■ DESCRIPTION OF THE TASK
Only those lines from the one with "The attributes are" through the last line of the material below should be output, each exactly as it appears.

■ RECORDED DATA
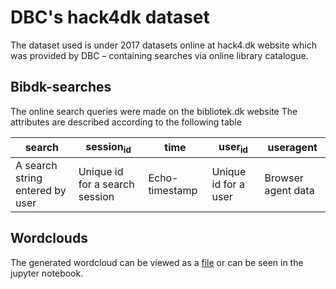 * DBC's hack4dk dataset
  The dataset used is under 2017 datasets online at hack4.dk website
  which was provided by DBC -- containing searches via online library
  catalogue.

** Bibdk-searches
   The online search queries were made on the bibliotek.dk website
   The attributes are described according to the following table

   |---------------------------------+--------------------------------+----------------+----------------------+--------------------|
   | search                          | session_id                     | time           | user_id              | useragent          |
   |---------------------------------+--------------------------------+----------------+----------------------+--------------------|
   | A search string entered by user | Unique id for a search session | Echo-timestamp | Unique id for a user | Browser agent data |
   |---------------------------------+--------------------------------+----------------+----------------------+--------------------|

** Wordclouds
   The generated wordcloud can be viewed as a [[file:DanishBibdk.pdf][file]] or can be seen in the
   jupyter notebook.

■ OUTPUT OF THE TASK
   The attributes are described according to the following table

   |---------------------------------+--------------------------------+----------------+----------------------+--------------------|
   | search                          | session_id                     | time           | user_id              | useragent          |
   |---------------------------------+--------------------------------+----------------+----------------------+--------------------|
   | A search string entered by user | Unique id for a search session | Echo-timestamp | Unique id for a user | Browser agent data |
   |---------------------------------+--------------------------------+----------------+----------------------+--------------------|

** Wordclouds
   The generated wordcloud can be viewed as a [[file:DanishBibdk.pdf][file]] or can be seen in the
   jupyter notebook.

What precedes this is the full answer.